Sopranos fans, take note: Irvine-Cozzarelli Memorial Home, a.k.a. the place where Tony Soprano paid his final respects to his not-so-beloved mother, Livia, in the second episode of the third season, and where pretty much every other funeral scene from then on was filmed, is for sale. Douglas Elliman’s Neal Sroka and Lisa Poggi, who are repping the property, have the 8,800-square-foot brick Georgian listed for $1.8 million.
Owner James Cozzarelli Jr. — who earned his SAG-AFTRA card from appearing somewhere in the background of nearly every burial the show filmed there — says David Chase’s location scouts found it just days before filming Livia’s farewell. They’d been scouring New Jersey and elsewhere for an appropriately grand funeral home, but nothing had appealed until they happened to drive by his place in Belleville.
When Cozzarelli’s secretary told him HBO had phoned about using the home, he was in no hurry to return their calls, convinced it was a prank. But it wasn’t. And so began a relationship that lasted until the show’s final season.

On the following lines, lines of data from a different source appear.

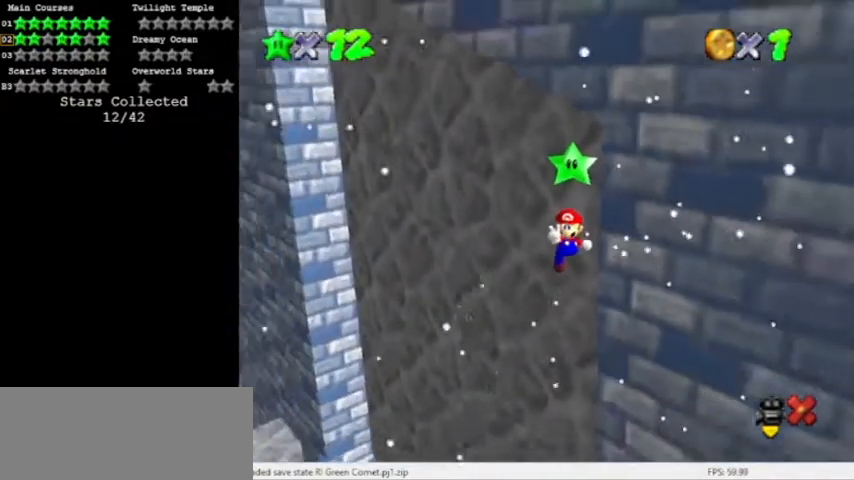
{"buttons": [], "events": []}
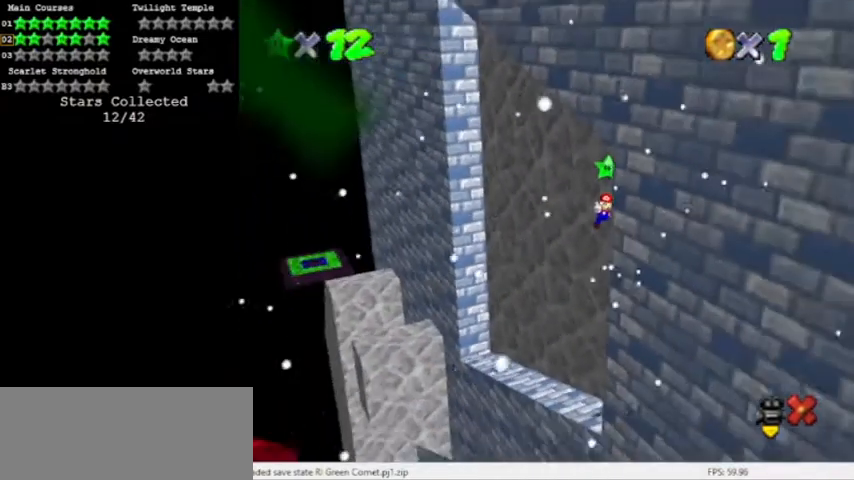
{"buttons": [], "events": []}
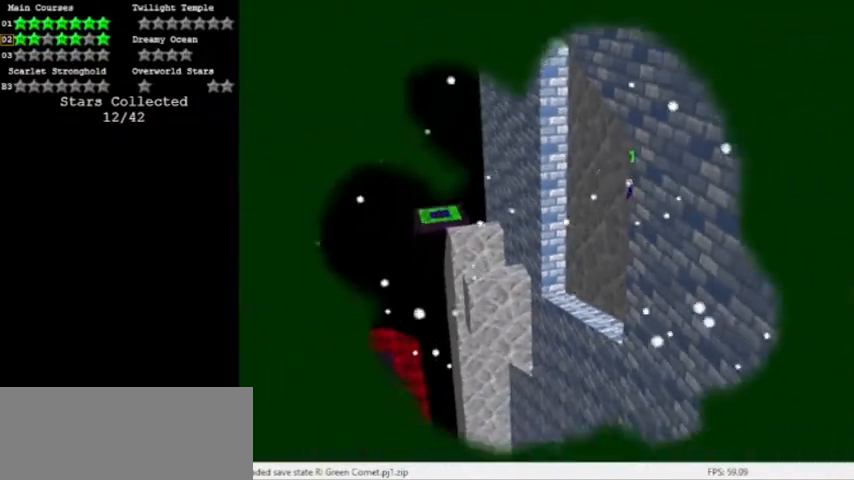
{"buttons": [], "events": []}
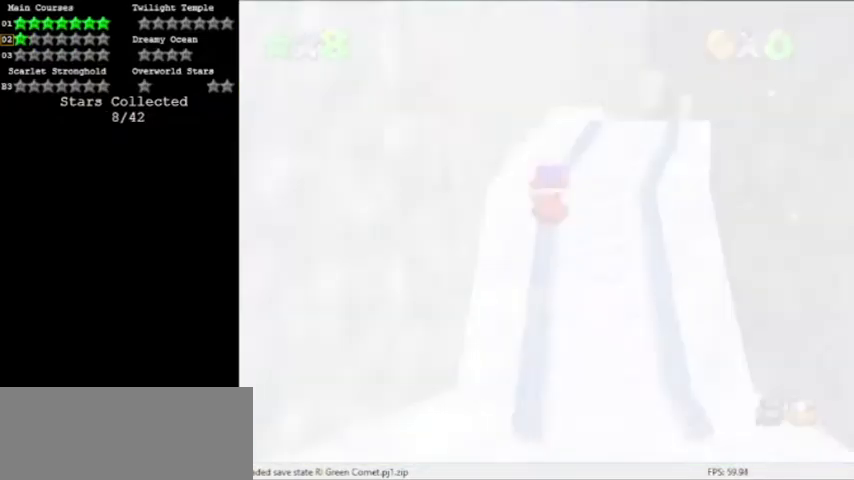
{"buttons": [], "events": [[166, "C_DOWN", "down"], [367, "C_DOWN", "up"]]}
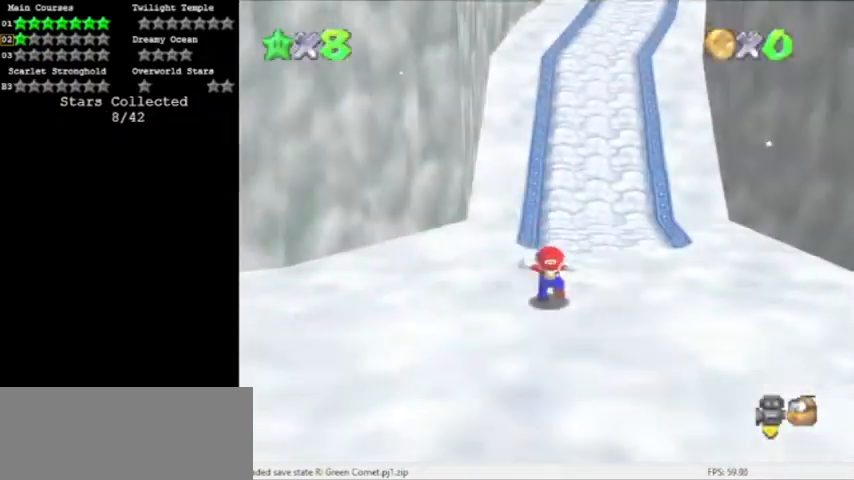
{"buttons": [], "events": []}
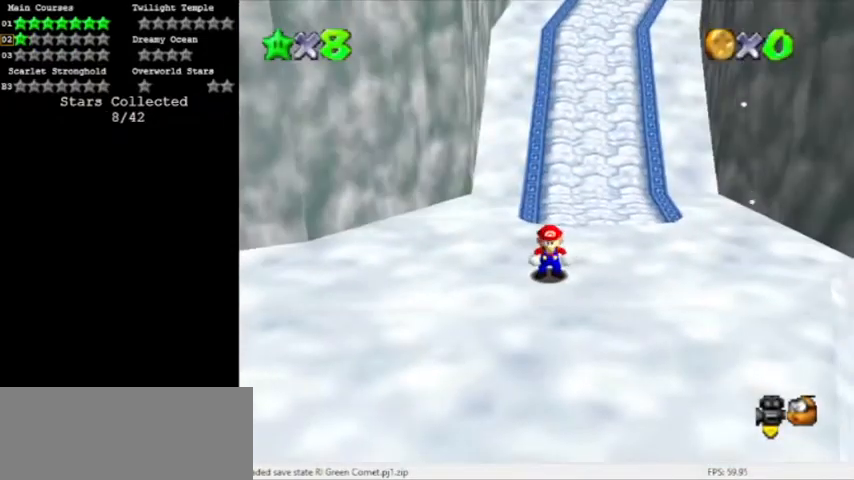
{"buttons": ["A", "Z"], "events": [[267, "Z", "down"], [300, "A", "down"]]}
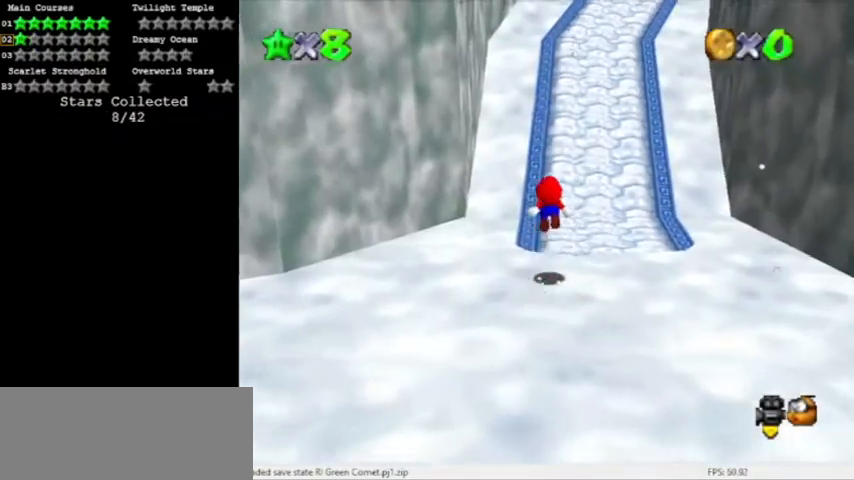
{"buttons": ["Z"], "events": [[67, "A", "up"]]}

When James Gandolfini died of a heart attack earlier this year, fans created a makeshift memorial outside. Cozzarelli says the actor was a “genius” who was humble and kind to fans. “All the Italian ladies from the neighborhood would come, and they would make food for him and bring it to the funeral home,” he says. “He accepted all of it. He was a precious guy.”
Cozzarelli’s favorite scene? The one where Uncle Junior (Dominic Chianese) breaks down in a plaintive, mournful cry, which took take after take to get right. “He could turn on the emotion of sorrow so magnificently,” remembers Cozzarelli, who says the cast and crew gave Chianese tons of applause. “It was otherworldly.”